Though members of the baseball and women’s crew teams were diagnosed with MRSA — a strain of staphylococcus infection — earlier this week, the University has neglected to officially notify all student-athletes of the infection’s presence on campus.

Methicillin-resistant Staphylococcus aureus, or MRSA, has a higher resistance to certain antibiotics than other strains of staph infection, according to Richard Martinello, medical director of hospital epidemiology at Yale-New Haven Hospital. Several athletes interviewed expressed concern about the limited information available to them regarding the infection and the number of students on campus who have contracted it. But Yale Health Director Paul Genecin said he does not see “an official need” to notify the Yale community of an infection at this time.
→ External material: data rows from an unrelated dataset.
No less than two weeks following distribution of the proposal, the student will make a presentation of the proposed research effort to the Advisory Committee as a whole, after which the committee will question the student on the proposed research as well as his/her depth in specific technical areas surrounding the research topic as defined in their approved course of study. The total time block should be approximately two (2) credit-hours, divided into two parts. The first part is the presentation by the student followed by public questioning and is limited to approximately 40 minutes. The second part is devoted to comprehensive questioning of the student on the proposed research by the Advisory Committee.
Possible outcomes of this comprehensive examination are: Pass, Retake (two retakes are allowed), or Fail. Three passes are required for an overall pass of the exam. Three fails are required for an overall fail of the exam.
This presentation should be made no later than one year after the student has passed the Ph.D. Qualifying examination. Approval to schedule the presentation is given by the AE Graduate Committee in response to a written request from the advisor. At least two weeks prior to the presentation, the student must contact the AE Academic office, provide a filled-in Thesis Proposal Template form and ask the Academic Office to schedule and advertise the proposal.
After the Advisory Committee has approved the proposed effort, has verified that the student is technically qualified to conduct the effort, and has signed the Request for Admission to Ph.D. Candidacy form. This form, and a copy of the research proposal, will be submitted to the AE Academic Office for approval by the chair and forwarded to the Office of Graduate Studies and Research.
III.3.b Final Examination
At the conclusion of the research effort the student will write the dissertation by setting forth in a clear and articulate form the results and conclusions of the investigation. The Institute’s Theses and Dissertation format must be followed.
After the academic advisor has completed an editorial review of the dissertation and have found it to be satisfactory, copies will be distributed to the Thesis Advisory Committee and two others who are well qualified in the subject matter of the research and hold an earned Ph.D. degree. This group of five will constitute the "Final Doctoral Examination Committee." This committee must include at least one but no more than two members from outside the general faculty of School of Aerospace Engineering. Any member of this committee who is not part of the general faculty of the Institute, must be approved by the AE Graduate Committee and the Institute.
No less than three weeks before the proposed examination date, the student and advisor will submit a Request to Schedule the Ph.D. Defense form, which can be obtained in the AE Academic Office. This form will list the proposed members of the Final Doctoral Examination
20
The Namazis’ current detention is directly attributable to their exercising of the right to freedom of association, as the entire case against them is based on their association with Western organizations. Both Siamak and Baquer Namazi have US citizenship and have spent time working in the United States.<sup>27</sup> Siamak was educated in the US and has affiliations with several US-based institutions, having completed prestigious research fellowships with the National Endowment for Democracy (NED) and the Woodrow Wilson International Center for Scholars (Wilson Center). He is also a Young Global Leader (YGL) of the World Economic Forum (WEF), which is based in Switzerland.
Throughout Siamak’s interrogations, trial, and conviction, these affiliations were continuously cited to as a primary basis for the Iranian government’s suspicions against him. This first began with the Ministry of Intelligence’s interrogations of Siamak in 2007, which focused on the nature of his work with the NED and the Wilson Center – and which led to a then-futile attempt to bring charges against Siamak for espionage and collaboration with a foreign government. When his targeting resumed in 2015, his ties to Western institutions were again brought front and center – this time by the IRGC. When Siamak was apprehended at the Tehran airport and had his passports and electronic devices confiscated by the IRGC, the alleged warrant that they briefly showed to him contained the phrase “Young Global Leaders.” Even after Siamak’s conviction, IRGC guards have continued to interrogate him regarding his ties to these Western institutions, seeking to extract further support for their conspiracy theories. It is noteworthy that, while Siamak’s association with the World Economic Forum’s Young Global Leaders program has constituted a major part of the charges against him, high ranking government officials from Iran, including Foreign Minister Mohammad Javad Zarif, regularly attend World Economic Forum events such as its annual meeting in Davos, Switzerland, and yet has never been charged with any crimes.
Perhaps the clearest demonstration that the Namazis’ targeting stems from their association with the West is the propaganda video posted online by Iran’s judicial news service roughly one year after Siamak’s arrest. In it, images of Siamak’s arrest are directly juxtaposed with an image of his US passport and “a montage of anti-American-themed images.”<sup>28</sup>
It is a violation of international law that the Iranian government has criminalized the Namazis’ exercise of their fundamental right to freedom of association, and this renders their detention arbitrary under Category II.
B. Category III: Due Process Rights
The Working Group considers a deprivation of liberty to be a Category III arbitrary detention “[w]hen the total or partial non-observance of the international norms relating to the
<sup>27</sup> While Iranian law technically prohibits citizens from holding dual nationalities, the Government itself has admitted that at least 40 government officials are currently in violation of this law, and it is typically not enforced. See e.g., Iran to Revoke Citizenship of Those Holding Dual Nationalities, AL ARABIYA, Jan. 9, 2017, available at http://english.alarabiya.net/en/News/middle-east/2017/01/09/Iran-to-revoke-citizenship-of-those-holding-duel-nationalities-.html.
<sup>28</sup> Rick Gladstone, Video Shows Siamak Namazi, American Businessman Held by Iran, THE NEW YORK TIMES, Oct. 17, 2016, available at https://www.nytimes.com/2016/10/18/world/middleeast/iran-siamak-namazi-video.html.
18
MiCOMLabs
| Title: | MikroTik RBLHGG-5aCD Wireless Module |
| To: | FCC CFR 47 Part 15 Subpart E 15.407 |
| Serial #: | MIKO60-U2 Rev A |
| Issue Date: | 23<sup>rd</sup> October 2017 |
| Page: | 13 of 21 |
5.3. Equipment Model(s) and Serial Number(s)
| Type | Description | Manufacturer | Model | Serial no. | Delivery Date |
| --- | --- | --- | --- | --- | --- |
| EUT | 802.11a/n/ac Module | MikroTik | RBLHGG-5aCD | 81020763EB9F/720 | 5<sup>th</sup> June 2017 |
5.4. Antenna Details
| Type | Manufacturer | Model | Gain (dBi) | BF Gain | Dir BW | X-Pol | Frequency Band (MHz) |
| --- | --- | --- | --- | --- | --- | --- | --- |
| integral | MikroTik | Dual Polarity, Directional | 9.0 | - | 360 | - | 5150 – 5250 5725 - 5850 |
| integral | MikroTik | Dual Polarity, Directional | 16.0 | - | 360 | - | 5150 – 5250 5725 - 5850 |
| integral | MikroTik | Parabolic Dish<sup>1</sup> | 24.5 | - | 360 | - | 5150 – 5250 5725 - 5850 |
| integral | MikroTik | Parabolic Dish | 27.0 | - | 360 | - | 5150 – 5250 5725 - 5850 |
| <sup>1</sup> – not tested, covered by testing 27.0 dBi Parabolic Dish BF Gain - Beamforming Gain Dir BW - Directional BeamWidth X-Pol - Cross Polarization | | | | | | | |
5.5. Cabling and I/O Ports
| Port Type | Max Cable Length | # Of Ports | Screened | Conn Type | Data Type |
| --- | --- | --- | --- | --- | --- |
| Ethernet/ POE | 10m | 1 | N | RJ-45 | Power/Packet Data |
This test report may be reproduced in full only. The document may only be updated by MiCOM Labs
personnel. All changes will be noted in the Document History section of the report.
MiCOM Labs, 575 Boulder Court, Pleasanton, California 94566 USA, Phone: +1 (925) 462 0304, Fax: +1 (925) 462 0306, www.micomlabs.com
“I am a bit surprised that there has seemingly been no initiative taken to formally alert athletes by coaches or the athletics department to share news of the outbreak and of how to prevent further outbreaks,” Yale women’s soccer player Kristina Kim ’18 said.

She added that she and her teammates have only heard about the recent spread of MRSA through word of mouth, and that a formal announcement would have been a good way to explain the relative severity of the infection.

In a Wednesday email to the News, Genecin said that Yale Health has been cooperating with Yale athletic authorities to restrict the reach of the infection through increased cleaning of athletic facilities and equipment, though Genecin did not confirm that there are current MRSA cases.

He added that everyone can prevent infection by being careful about hand-washing, keeping breaks in the skin covered and not sharing items that may become contaminated by contact with skin.

Heavyweight crew coach Steve Gladstone said he would only be worried about the infection if his team shared facilities and equipment with the affected teams. However, Gladstone said, each crew team at Yale has their own tank, boat bay and equipment. He added that since there is no possibility of contact between his team and the infected athletes, he saw no need for a formal announcement to him or his athletes.

“If there were shared equipment and shared locker rooms then I think it would be very important for us to know,” Gladstone said. “I don’t see any fault in any part of the administrators.”

But the crew teams are an exception, as their members do not use either of the two weight rooms in Payne Whitney Gymnasium. But most Yale athletic teams — including the baseball team — share the rooms.

Female coxswains for male crew teams, however, do share a locker room with the women’s crew team — one of the teams whose athletes are reported to have contracted MRSA — at an off-campus boathouse in Derby, Connecticut.

Despite the shared facilities, Genecin said he does not believe there is any widespread risk to the student population.

“We always work with public health officials as well as University leadership to assess risk and to take appropriate action,” Genecin said. “At this time, I do not foresee any need for official communication to the student body.”

Joe Conlin, offensive line coach for the football team, said he was not aware of any cases of MRSA within the Yale athletic community.

Quarterback Morgan Roberts ’16 noted that his trainers take extra precautions when other teammates have infections, but since learning about MRSA on campus, he hasn’t seen any change in protocol.

“Our head trainer normally freaks out and makes us cover up all of our open cuts with tape when something like that is going on and that hasn’t been the case,” Roberts said.

Although some cases of MRSA are more serious, causing skin and soft tissue infections that later develop into abscesses, oftentimes, MRSA causes infections that are easily controllable, Martinello said.

“It is quite common, but thankfully in healthy young people it is usually a skin infection rather than an overwhelming septic condition,” Genecin said.

According to the Centers for Disease Control and Prevention, there were 94,360 MRSA infections in the U.S. in 2005.